Fast ladies and freewheeling women in 1890s Dublin
Published on 2nd October 2024
Stumbling across the unexpected is one of the great joys of working at Dublin City Library and Archive. We recently encountered this image of three young ladies in ‘rational’ costume in The Parnellite ‘newspaper magazine’ of February 1895, one of many in our collections of newspapers and periodicals.

Image: The Parnellite February 1895
An advertisement the previous month invited readers to visit that year’s Cycle and Tyre Show at the Rotunda to see “Ladies in Rational Costume and other attractions”. Having been billed as the main draw at the show, the girls, kitted out in smart knickerbocker suits, look confident and self-assured as though they are doing the most normal thing in the world: going for a cycle in the countryside. In fact, they were flouting the gender conventions of the time and paving the way for the independent, physically active new woman of the 1890s!

Image: The Parnellite January 1895
The idea of ‘rational’ dress for women had developed in reaction to the elaborate and confining fashion expected at the time. Having first put on stockings and garters, then drawers and a chemise, a stiff corset and finally a gown and jacket, the fashionable middle-class woman might find herself carrying an additional 25 pounds in weight. The restrictions of tight corsets and long skirts matched the social expectation that these women would confine their lives to the domestic sphere. In fact, women out on their own were even in danger of being regarded as having fast or easy morals. The rational dress movement aimed to encourage women to dress in a healthier way, wearing clothes that were more conducive to a natural physique and movement. The neat, woollen, waist length jackets and knickerbockers worn by the girls pictured in The Parnellite were typical of such costume.

Image: The Lady of the House Christmas 1893
Cycling had been growing in popularity in Ireland since the 1880s with younger gentlemen riding the penny farthing and older men and some ladies riding tricycles.
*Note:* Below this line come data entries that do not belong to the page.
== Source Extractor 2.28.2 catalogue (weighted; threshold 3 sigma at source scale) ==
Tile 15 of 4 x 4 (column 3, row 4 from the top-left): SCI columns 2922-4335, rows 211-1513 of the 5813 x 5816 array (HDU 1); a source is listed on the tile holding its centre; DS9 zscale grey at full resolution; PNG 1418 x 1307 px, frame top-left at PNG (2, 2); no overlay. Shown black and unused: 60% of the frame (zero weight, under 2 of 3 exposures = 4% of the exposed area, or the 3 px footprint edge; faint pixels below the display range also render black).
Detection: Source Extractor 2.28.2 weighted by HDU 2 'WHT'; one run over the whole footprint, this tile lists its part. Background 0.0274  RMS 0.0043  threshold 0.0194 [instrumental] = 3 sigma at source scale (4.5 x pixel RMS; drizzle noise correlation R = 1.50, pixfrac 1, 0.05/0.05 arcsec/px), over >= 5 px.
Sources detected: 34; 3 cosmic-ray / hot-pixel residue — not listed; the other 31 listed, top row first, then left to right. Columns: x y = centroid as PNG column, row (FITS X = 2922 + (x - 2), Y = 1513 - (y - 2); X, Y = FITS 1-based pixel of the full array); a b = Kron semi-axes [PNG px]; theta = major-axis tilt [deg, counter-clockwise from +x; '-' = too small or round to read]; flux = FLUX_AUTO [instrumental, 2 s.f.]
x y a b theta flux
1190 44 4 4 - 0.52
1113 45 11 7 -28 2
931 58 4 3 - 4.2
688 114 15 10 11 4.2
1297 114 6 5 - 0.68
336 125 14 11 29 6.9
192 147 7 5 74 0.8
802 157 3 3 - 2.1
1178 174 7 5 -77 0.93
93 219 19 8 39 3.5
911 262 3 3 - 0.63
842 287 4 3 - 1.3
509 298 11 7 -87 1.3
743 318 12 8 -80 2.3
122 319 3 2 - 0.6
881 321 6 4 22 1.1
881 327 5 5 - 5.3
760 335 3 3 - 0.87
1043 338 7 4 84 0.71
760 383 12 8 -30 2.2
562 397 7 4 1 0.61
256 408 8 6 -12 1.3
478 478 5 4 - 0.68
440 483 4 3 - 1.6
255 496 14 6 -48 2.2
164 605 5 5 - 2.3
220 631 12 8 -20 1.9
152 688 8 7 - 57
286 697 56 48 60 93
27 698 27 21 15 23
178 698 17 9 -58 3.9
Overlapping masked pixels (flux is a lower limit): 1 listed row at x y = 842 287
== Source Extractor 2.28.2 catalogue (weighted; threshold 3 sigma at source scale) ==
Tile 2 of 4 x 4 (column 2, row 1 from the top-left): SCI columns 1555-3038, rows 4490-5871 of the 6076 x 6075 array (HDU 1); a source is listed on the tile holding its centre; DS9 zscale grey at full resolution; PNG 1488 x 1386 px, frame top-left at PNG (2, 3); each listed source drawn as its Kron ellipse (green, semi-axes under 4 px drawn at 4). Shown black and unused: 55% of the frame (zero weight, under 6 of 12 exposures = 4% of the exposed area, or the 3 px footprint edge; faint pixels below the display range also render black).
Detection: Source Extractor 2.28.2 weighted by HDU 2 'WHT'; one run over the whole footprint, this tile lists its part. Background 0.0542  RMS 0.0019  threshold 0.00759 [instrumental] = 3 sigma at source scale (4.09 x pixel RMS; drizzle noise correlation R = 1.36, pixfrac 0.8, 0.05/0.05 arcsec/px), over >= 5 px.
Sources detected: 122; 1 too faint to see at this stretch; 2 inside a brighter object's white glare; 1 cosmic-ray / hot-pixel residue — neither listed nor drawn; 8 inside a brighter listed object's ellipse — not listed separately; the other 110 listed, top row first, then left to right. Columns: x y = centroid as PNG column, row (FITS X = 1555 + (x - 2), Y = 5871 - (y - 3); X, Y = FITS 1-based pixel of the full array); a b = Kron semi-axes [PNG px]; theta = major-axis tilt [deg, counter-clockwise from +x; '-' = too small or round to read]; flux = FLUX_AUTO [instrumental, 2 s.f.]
However, the invention of the pneumatic tyre and the safety bicycle (with two wheels of equal size) ensured a smoother and faster ride. It also helped enable Irish women to push the boundaries of the belief that women were the fairer, frailer sex.

Image: The Art and Pastime of Cycling RJ Mecredy
By the mid-1890s, Dublin was in the grip of a cycling craze. The Ohne Hast (without hurry) Cycling Club was a mixed club for both men and women, as was the Sandymount and Pembroke Cycling Club, but it was Tipperary’s Nenagh Ladies’ Cycling Club that was the first all-female club to be established in Ireland, and indeed the U.K. However, lady cyclists were still often regarded as oddities and met with ridicule. R.J. Mecredy, editor of the Irish Cyclist, author of The Art and Pastime of Cycling and likely the Mecredy credited in the photograph of our rational girls, argued for appropriate dress for lady cyclists throughout this period whilst also warning of the adverse impact it might have on their acceptance.
Gradually they did become more acceptable and even sometimes had the last laugh. The Dublin Evening Telegraph of 21st August 1894 had it that in the face of being asked “What’s you? Be it man or woman?” a lady cyclist might by then have “the courage of her opinions” and present “an impassive front to spectators”, whilst later the Dublin Evening Mail of 15th March 1898 reported on a near collision on Duke Street in which a gentleman cyclist was thrown from his bike whilst the lady cyclist involved “kept her seat and by a dextrous move cleared the other machine and rode on safely.” Whilst the gentleman concerned became an object of mirth to the crowd who gathered around him, the lady “rode off, her face beaming with delight”!